ARGH! If anyone is interested in reading the actual report about reusable nappies please have a look in the nappies etc topic -I've linked to it several times in several threads. I'm sure the majority of people in here have the intelligence to understand the report and not have to rely on some rather dubious reporting .

sorkycake · 28/10/2008 14:37

Just back for a very quick second.

If you are concerned about being socially irresponsible etc then the best stance surely would be to choose not to have children at all.

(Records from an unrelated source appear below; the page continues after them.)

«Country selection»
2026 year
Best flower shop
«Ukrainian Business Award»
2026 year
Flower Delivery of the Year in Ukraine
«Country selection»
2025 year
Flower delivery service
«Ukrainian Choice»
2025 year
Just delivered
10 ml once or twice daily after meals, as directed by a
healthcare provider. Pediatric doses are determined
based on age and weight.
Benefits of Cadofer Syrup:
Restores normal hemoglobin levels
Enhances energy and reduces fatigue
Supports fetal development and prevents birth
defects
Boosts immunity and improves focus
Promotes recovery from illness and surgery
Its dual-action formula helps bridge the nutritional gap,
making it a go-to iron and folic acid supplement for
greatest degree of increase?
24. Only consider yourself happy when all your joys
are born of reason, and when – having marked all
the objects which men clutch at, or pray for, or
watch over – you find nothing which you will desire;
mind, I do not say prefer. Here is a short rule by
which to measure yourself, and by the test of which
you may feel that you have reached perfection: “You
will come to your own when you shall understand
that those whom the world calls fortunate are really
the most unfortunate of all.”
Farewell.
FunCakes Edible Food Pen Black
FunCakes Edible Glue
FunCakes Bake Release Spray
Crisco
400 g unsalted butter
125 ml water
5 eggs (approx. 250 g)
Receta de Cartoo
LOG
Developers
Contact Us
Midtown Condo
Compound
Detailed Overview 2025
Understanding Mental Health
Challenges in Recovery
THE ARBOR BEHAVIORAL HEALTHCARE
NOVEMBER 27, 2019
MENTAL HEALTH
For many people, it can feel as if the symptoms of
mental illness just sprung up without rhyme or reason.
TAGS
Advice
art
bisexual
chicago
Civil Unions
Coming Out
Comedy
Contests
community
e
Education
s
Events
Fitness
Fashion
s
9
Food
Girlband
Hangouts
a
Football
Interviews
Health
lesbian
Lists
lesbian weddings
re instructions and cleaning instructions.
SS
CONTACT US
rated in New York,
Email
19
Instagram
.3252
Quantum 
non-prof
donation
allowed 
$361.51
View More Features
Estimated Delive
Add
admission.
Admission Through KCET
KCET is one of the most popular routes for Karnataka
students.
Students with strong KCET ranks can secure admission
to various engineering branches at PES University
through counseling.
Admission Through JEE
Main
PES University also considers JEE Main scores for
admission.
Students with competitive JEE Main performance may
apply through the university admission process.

Further overburdening the planets resources with even 2 children seems to be selfish whichever way you look at it. By having more than 1 you are at least maintaining the track we're on, not reducing overall.
Clearly I care not a jot despite the way we live, oh well.

MorrisZapp · 28/10/2008 14:37

Sorry, maybe it wasn't P&G. But it still uses ludicrous criteria - ie washing at 90% and tumble drying. That was the reason the gvt didn't want the results publicised.

You're right in that all you really have to do is publish a headline 'Disposables better for environment than reusables' and millions will swallow this unquestioningly.

But my point was that in general, we're over using the planet, and all this finger pointing about exactly how we're doing it is a red herring. It's happening and we're fiddling while Rome burns.

hatrickortreat · 28/10/2008 14:38

This reply has been deleted

Message withdrawn

MorrisZapp · 28/10/2008 14:43

I don't have children sorky, and the environment is an issue in the decision whether to have them.

Not just from the pov that my kids will damage the environment, but thinking about what kind of a future would I be bringing them into.

I'd be lying if I said this was my only or even my prime concern - it isn't. But it is a factor, and I think it will be increasingly for people who are deciding whether or not to start a family.

But I don't agree that simply stopping the entire population from having kids is the answer - we do need to have kids.

filz · 28/10/2008 14:48

we will all die anyway if no-one has kids

Bride1 · 28/10/2008 14:49

I don't understand how adoption works here. It seems so...harsh.